==== Collected data ====
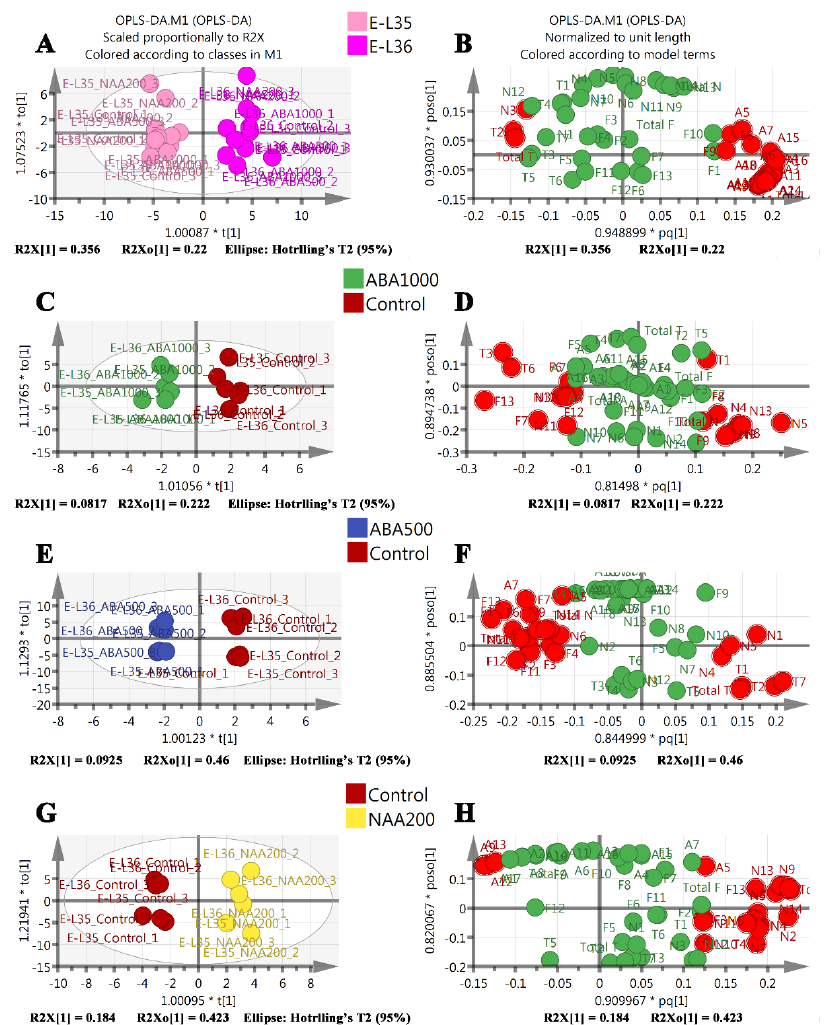
Figure 6. Supervised (developmental stage and treatments) orthogonal partial least squares-discriminant analysis (OPLS) of all metabolites from the stages of E-L 35 (ripening initiation) and E-L 36 (berries with intermediate Brix values). ( A ) Score plot of the respective samples, developmental stages are highlighted with different colors. ( C ) Score plot for the respective samples, ABA1000, and control group are highlighted with different colors. ( E ) Score plot for the respective samples, ABA500 and control group are highlighted with different colors. ( G ) Score plot for the respective samples, NAA200 and control group are highlighted with different colors. ( B, D, F, H ) Loading plot for the measured variables in green. Red spots represent the variables significantly contributing to the models with variable importance plot (VIP) values larger than 1.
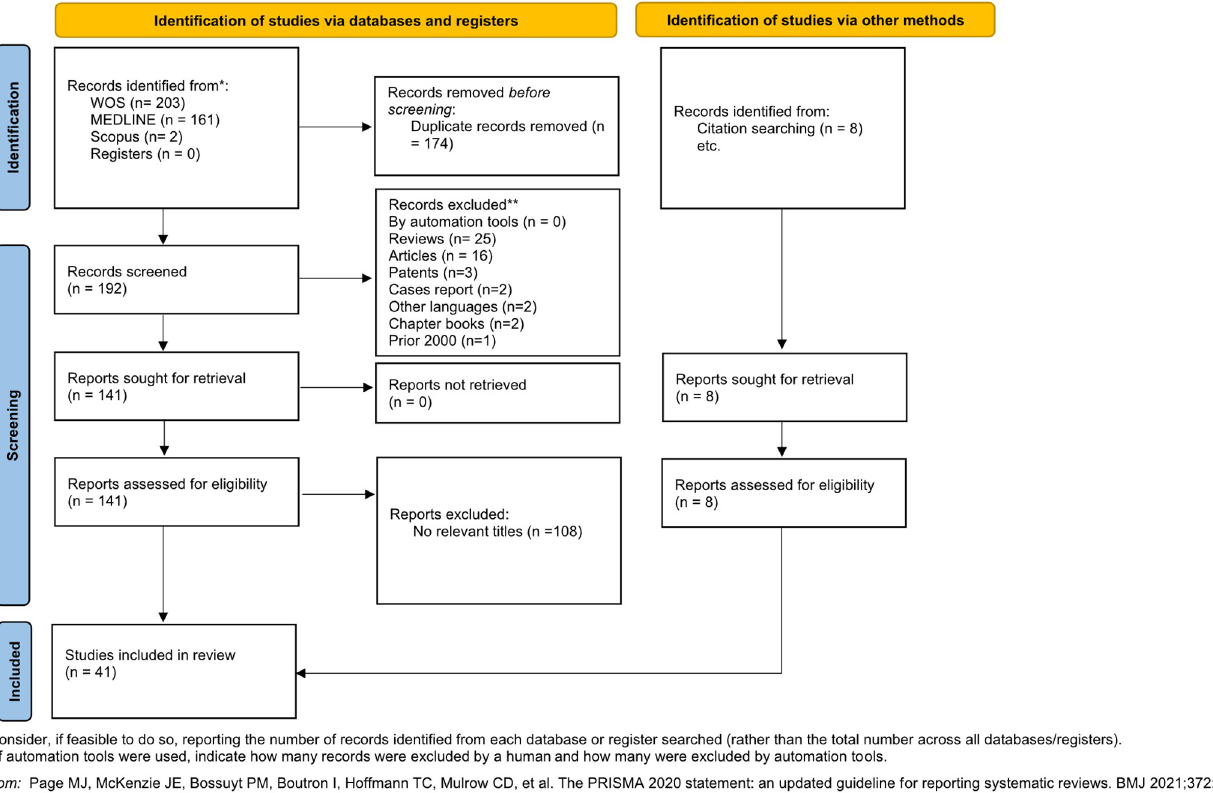
Fig 1. Flowchart of the systematic review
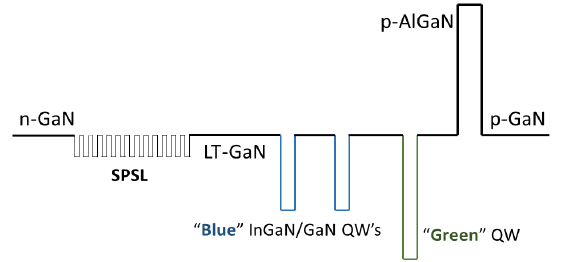
Figure 1. Conduction band schematic for the monolithic white LEDs depicting blue and green quantum wells (QWs) with bottom SPSL grown on top of n-GaN in order to facilitate carrier injection and improve growth.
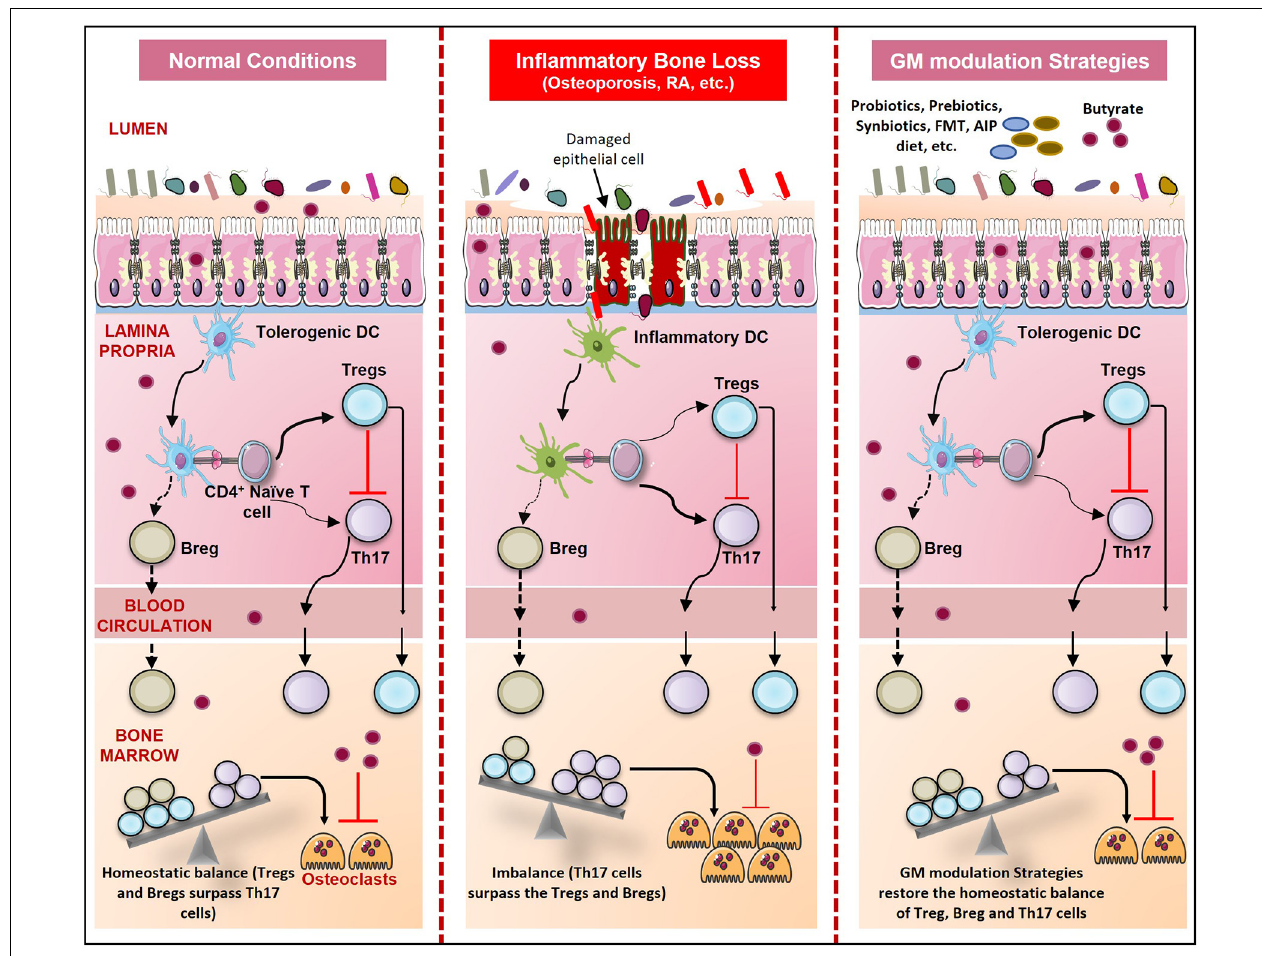
FIGURE 7 | GM modulation Strategies and Skeletal Health. During normal conditions, immune homeostasis is maintained. But in bone pathologies like osteoporosis, RA, and periodontitis due to dysbiosis, gut permeability increases resulting in an increase in the number of inflammatory Th17 cells. These Th17 cells outcompete the regulatory Tregs and Bregs which result in enhanced osteoclastogenesis and thus bone loss. Probiotics, prebiotics, synbiotics, postbiotics, FMT, Orthogonal niche engineering, autoimmune protocol diet (AIP), and Personalized GM modulation strategies prevent dysbiosis and restore the homeostatic balance of immune and bone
====
■ **Problem description**: Please repeat exactly the data above from its first line to the line that contains "Fig 1. Flowchart of the systematic review", inclusive, and leave every picture out.

■ **Exercise output**:
Figure 6. Supervised (developmental stage and treatments) orthogonal partial least squares-discriminant analysis (OPLS) of all metabolites from the stages of E-L 35 (ripening initiation) and E-L 36 (berries with intermediate Brix values). ( A ) Score plot of the respective samples, developmental stages are highlighted with different colors. ( C ) Score plot for the respective samples, ABA1000, and control group are highlighted with different colors. ( E ) Score plot for the respective samples, ABA500 and control group are highlighted with different colors. ( G ) Score plot for the respective samples, NAA200 and control group are highlighted with different colors. ( B, D, F, H ) Loading plot for the measured variables in green. Red spots represent the variables significantly contributing to the models with variable importance plot (VIP) values larger than 1.
Fig 1. Flowchart of the systematic review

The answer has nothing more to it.